* [Assignment]
Copy out every line of the records below with "carrito" swapped for "cesta" and nothing else changed, and leave the pictures out.
━━━━━━━━━━━━━━━━━━━━━━━━━━━━━━
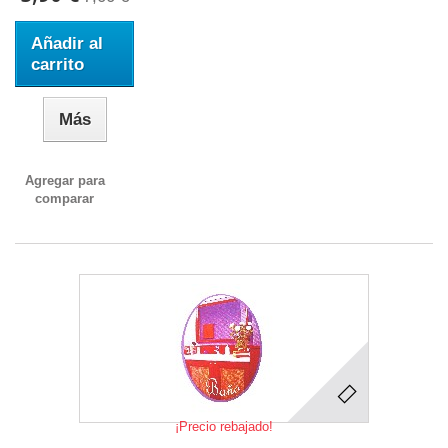
Añadir al
carrito
Más
Agregar para
comparar
¡Precio rebajado!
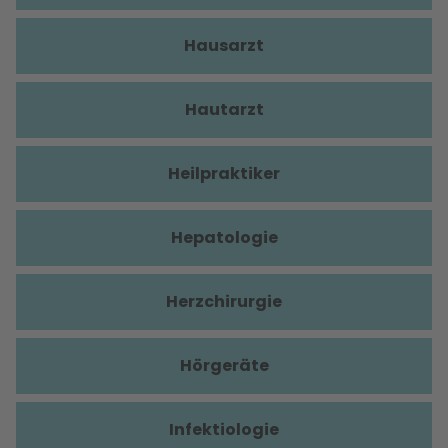
Hausarzt
Hautarzt
Heilpraktiker
Hepatologie
Herzchirurgie
Hörgeräte
Infektiologie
━━━━━━━━━━━━━━━━━━━━━━━━━━━━━━
* [Response for this exercise]
Añadir al
cesta
Más
Agregar para
comparar
¡Precio rebajado!
Hausarzt
Hautarzt
Heilpraktiker
Hepatologie
Herzchirurgie
Hörgeräte
Infektiologie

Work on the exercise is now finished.